YOUR GOAL
Could you quote the part of the blog post below, on older people and the pandemic, that opens with the words containing "Ros’ central argument" and closes with "some are vulnerable."?

EXTRACT
++++++++++++++++++++
People don’t have a “sell by” date


Two articles have been troubling my conscience, the first is by Debora Price  and is featured on this blog. Debora champions the vitality of older people. The second article is by Ros Altmann and is on a similar theme. It is not on this blog but I have quoted from it, you can read it here.

Ros’ central argument is that older people should not be punished by and for the pandemic.

  • Old people must not be confined just because some are vulnerable.  
  • Surely collective punishment of all those over a specific age is unacceptable in our democracy.
  • It is not acceptable just to blame the virus for ‘targeting’ some age groups.
  • I urge Government to consider the social and political consequences of such authoritarian policies.

There is a lot of overlap between the articles as you would expect. They both spring from the news, confirming what scientists had known for some time, that excess deaths in care homes and amongst isolating older people is much higher than previously reported. There is still a gap between UK deaths brought on by the pandemics – around 47,000 and those reported as from the pandemic (26,500) is because of the lag in feeding through bad news and because many people’s cause of death- reported on the death certificate is nor reported as COVID-19. This is particularly the case in nursing homes.
++++++++++++++++++++
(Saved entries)

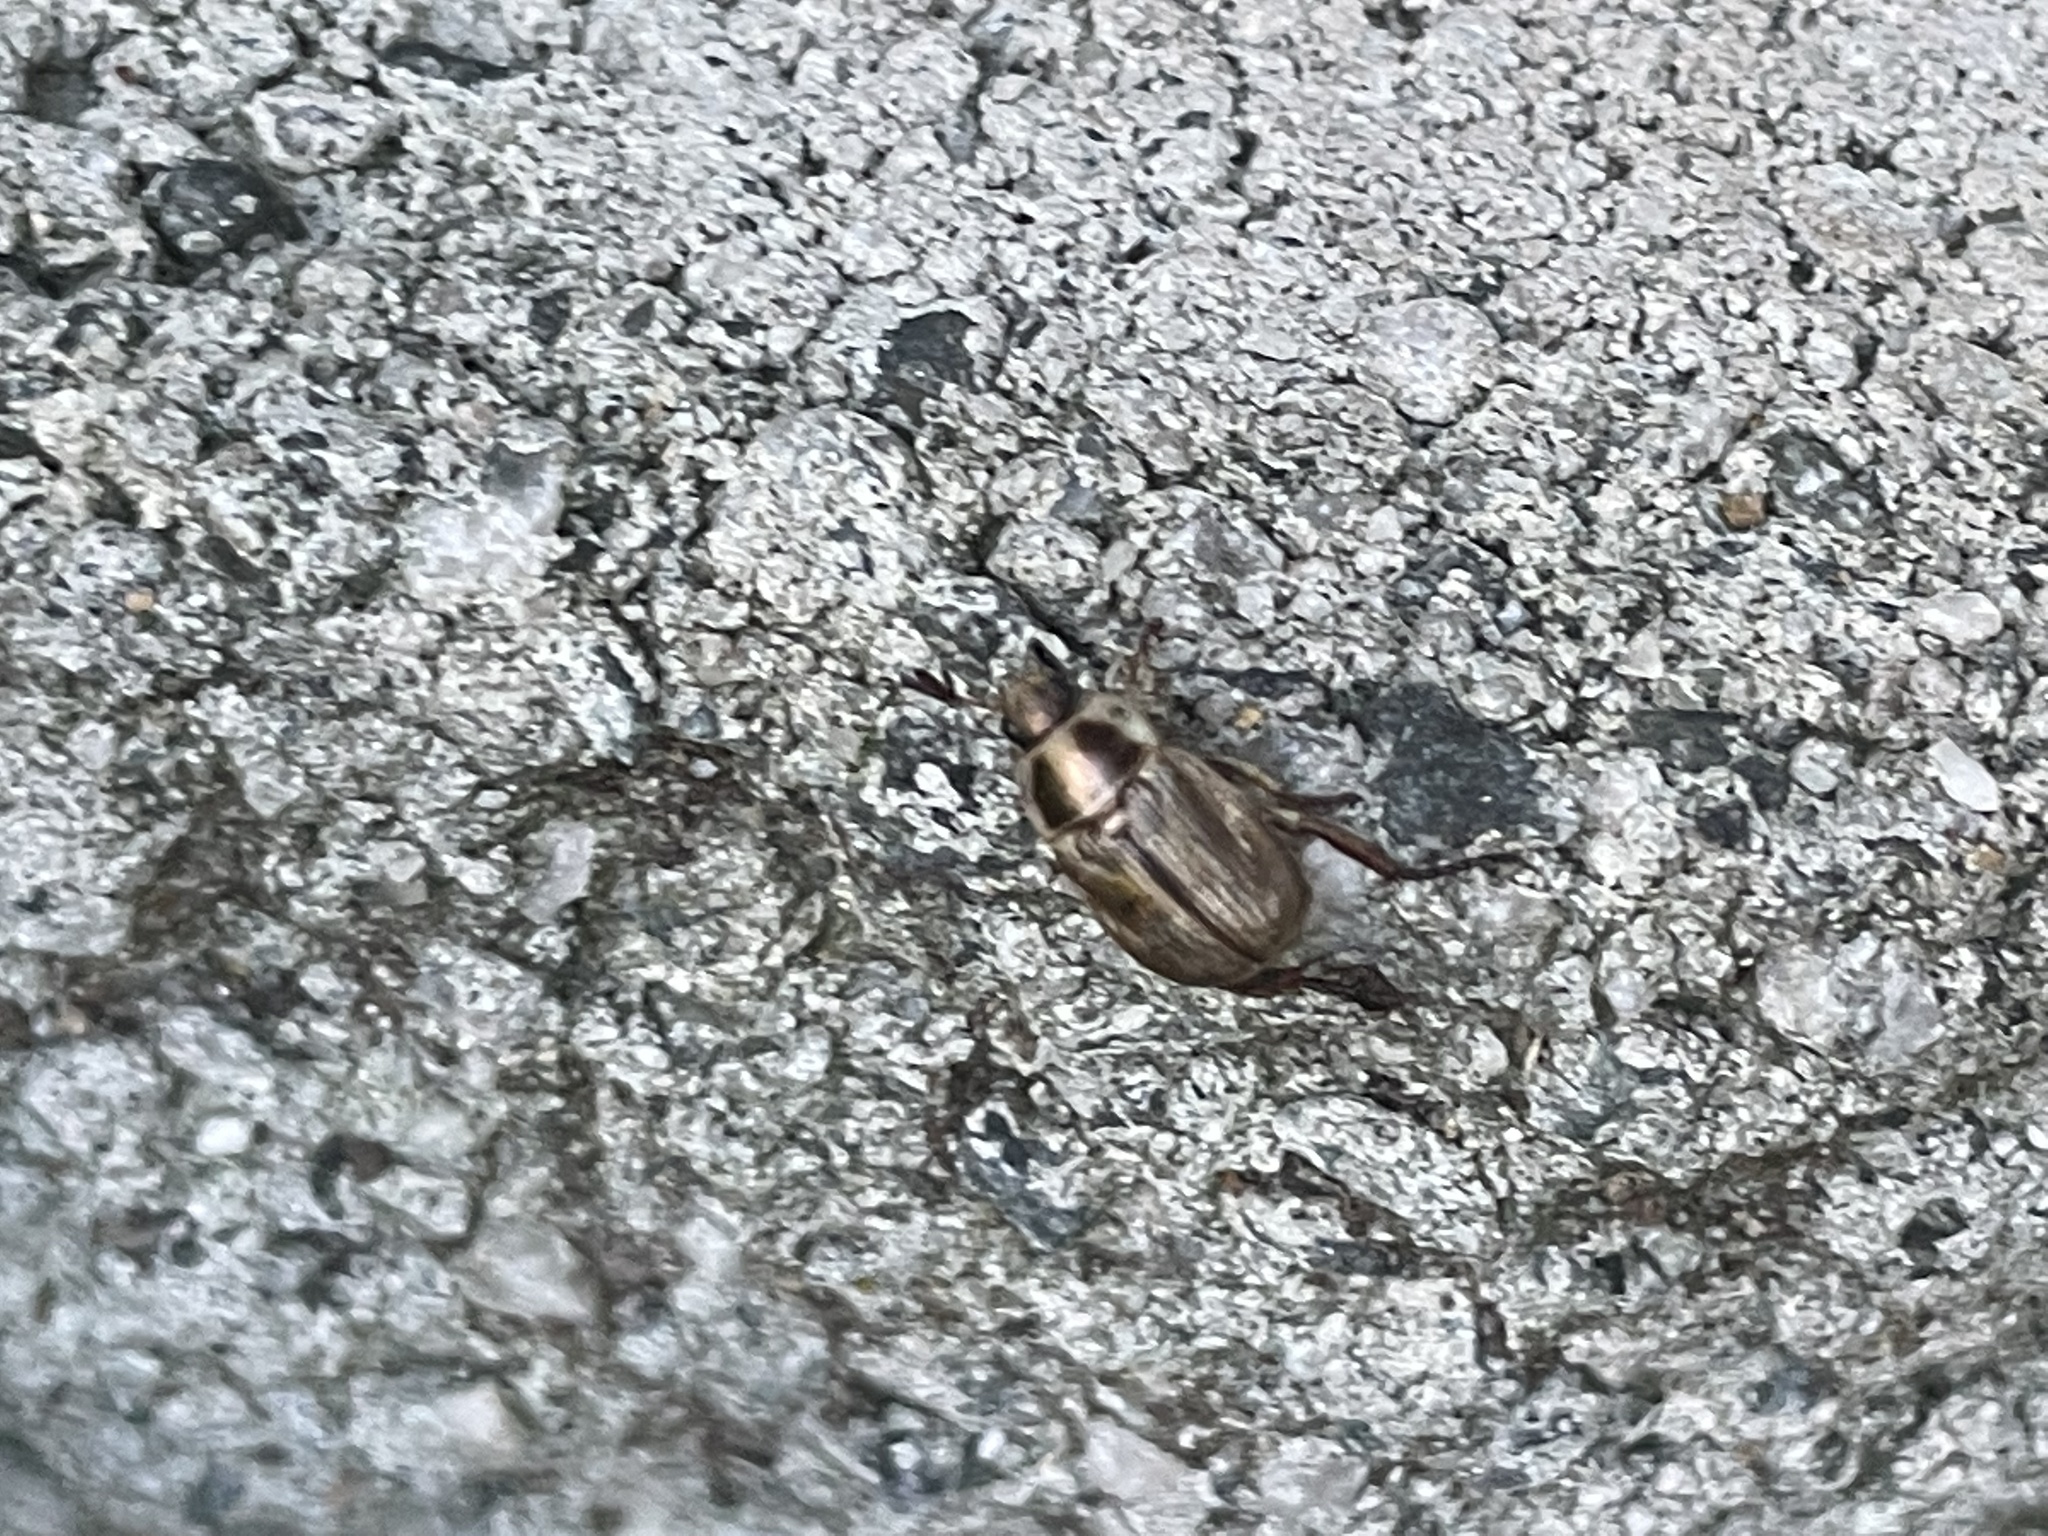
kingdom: Animalia
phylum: Arthropoda
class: Insecta
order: Coleoptera
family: Scarabaeidae
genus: Exomala
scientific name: Exomala orientalis
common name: Oriental beetle
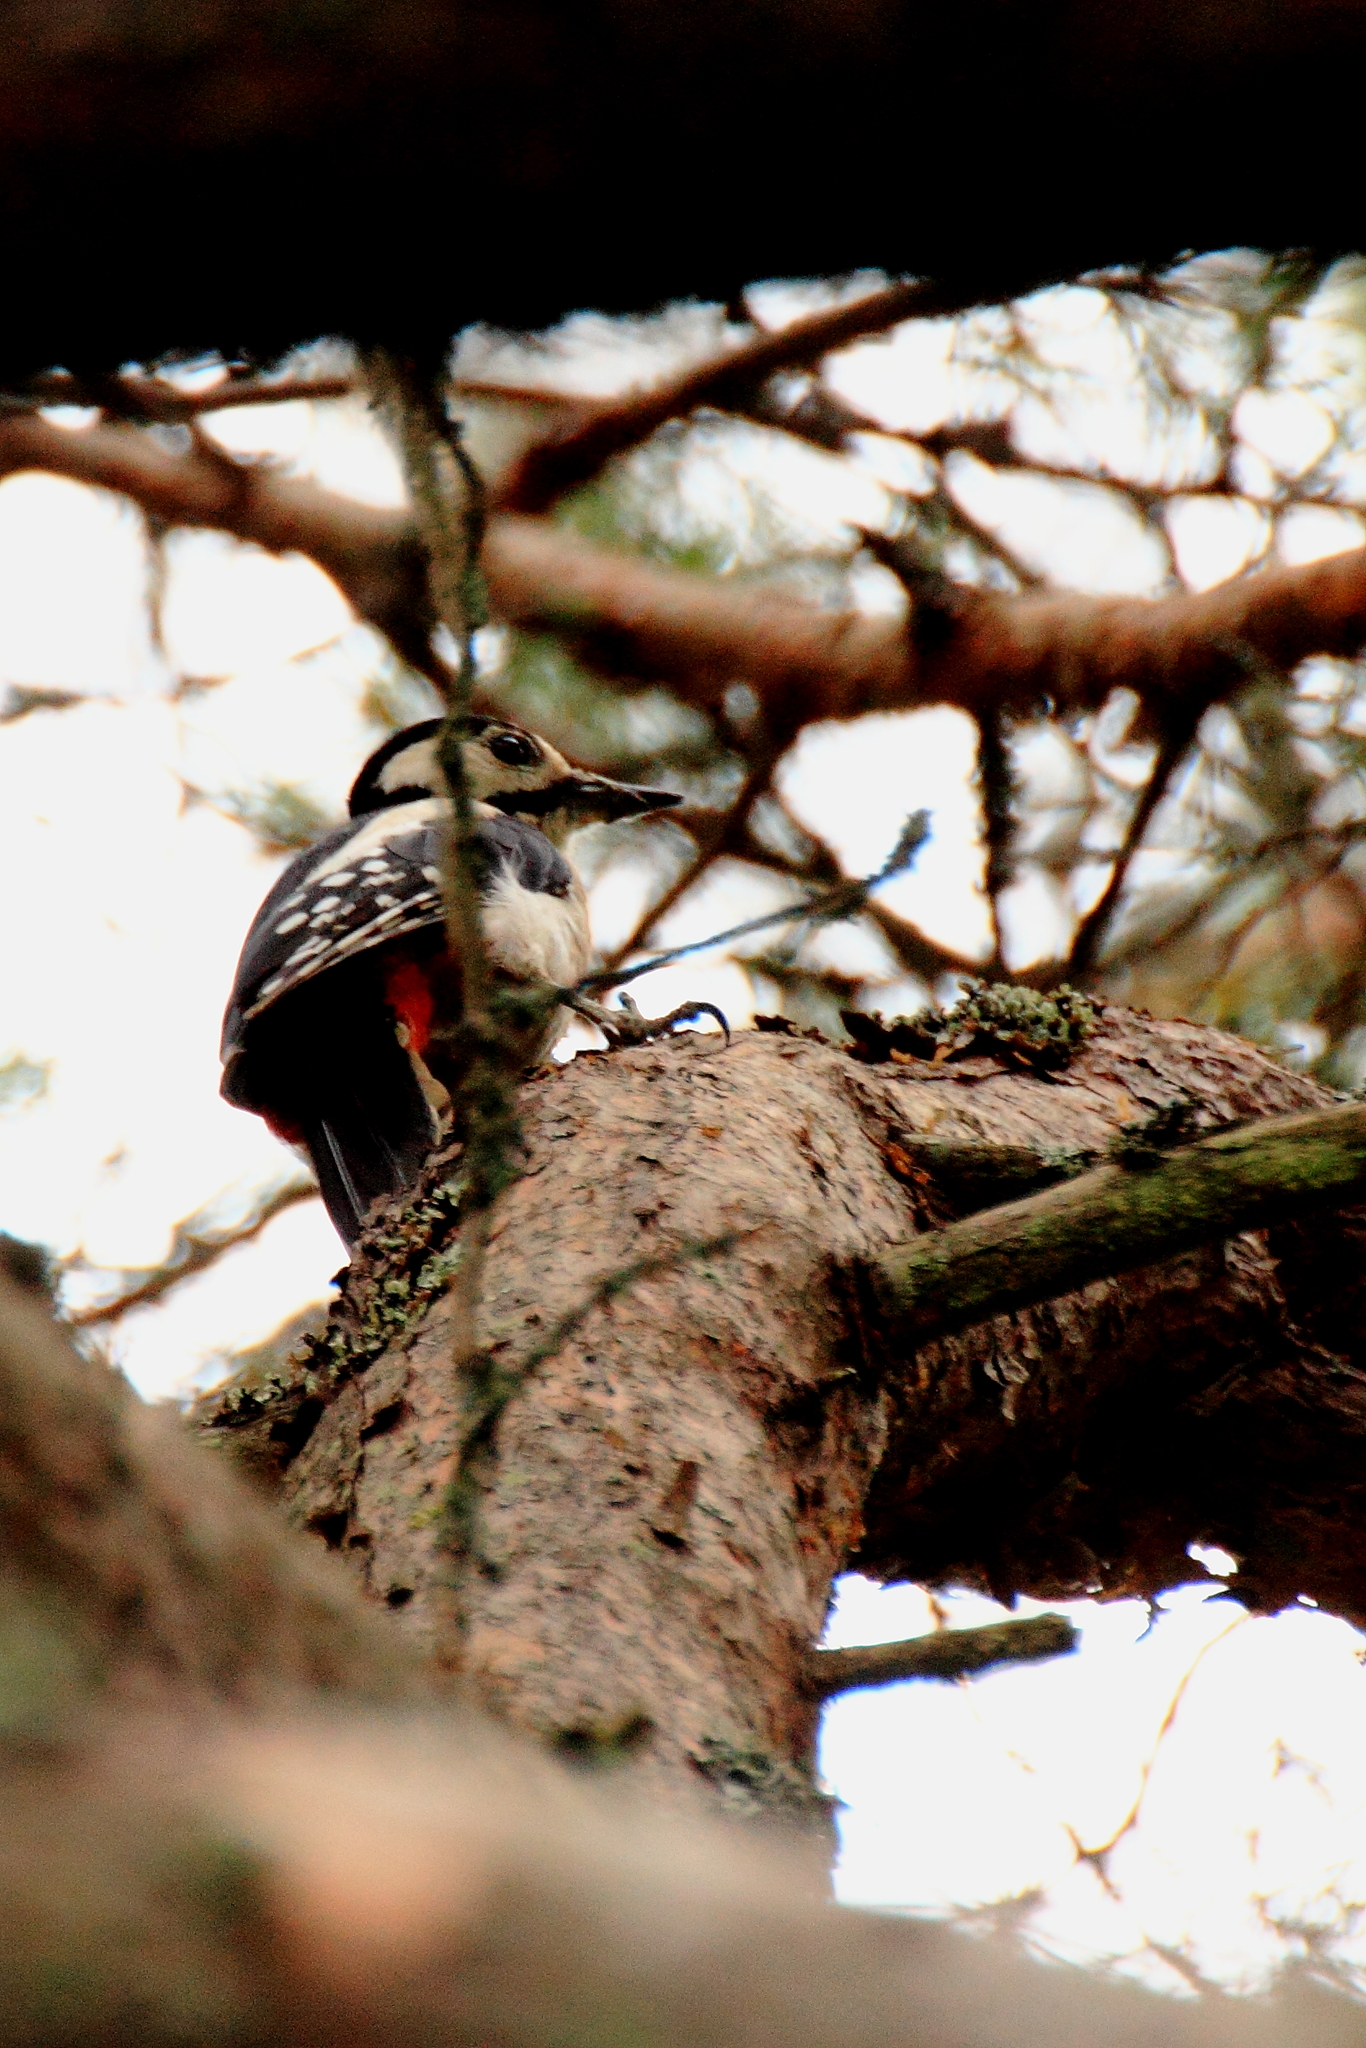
++++++++++++++++++++
WRITTEN RESPONSE
Ros’ central argument is that older people should not be punished by and for the pandemic.

  • Old people must not be confined just because some are vulnerable.